Supervised learning problems with side information in the form of a network arise frequently in applications in genomics, proteomics and neuroscience. For example, in genetic applications, the network side information can accurately capture background biological information on the intricate relations among the relevant genes. In this paper, we initiate a study of Bayes optimal learning in high-dimensional linear regression with network side information. To this end, we first introduce a simple generative model (called the Reg-Graph model) which posits a joint distribution for the supervised data and the observed network through a common set of latent parameters. Next, we introduce an iterative algorithm based on Approximate Message Passing (AMP) which is provably Bayes optimal under very general conditions. In addition, we characterize the limiting mutual information between the latent signal and the data observed, and thus precisely quantify the statistical impact of the network side information. Finally, supporting numerical experiments suggest that the introduced algorithm has excellent performance in finite samples.

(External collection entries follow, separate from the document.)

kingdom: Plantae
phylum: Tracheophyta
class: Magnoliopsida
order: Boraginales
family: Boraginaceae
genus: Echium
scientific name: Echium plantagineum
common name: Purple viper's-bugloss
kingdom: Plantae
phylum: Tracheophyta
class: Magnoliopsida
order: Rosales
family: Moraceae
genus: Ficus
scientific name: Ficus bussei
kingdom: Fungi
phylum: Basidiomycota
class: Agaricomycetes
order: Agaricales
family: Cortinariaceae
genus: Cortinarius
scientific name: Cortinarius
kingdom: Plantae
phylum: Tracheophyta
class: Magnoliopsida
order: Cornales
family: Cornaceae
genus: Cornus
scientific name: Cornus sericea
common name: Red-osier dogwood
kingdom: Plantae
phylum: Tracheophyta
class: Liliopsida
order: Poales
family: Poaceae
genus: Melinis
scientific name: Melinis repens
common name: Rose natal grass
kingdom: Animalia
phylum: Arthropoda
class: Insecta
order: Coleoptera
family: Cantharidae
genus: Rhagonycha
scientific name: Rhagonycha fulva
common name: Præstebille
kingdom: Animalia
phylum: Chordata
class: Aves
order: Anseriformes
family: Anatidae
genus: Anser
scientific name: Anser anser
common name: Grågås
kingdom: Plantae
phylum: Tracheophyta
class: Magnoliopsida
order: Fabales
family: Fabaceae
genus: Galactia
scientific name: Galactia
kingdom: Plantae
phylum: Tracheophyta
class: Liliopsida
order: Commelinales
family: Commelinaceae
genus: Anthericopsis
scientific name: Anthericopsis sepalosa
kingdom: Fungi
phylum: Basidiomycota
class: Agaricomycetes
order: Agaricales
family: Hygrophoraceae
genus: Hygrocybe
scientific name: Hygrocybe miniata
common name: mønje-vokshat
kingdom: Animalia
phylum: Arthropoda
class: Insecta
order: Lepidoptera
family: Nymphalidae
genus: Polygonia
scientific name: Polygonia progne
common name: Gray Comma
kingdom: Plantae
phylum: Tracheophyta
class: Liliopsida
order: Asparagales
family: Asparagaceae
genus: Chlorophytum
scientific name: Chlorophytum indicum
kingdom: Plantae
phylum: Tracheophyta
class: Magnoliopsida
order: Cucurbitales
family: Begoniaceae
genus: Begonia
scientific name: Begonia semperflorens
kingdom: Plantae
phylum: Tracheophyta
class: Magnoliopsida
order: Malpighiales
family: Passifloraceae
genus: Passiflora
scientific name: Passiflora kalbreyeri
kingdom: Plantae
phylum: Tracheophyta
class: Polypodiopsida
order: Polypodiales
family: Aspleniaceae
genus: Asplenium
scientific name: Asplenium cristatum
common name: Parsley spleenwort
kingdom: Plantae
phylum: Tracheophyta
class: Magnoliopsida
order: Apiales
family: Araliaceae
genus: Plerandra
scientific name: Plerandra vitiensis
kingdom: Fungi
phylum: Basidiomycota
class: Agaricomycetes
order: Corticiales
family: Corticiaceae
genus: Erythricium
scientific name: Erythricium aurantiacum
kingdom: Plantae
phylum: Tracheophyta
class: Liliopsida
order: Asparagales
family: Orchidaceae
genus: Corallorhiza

翻译：在基因组学、蛋白质组学和神经科学等应用中，频繁出现伴随网络形式边信息的监督学习问题。例如，在遗传学应用中，网络边信息能够精确捕捉相关基因间复杂关系的背景生物学信息。本文首次系统研究了带有网络边信息的高维线性回归中的贝叶斯最优学习问题。为此，我们首先引入一个简单的生成模型（称为Reg-Graph模型），该模型通过一组共同潜在参数对监督数据与观测网络建立联合分布。随后，我们提出一种基于近似消息传递的迭代算法，该算法在极一般条件下具有可证明的贝叶斯最优性。此外，我们刻画了潜在信号与观测数据之间的极限互信息，从而精确定量评估网络边信息的统计影响。最后，支持性数值实验表明，该算法在有限样本下具有卓越性能。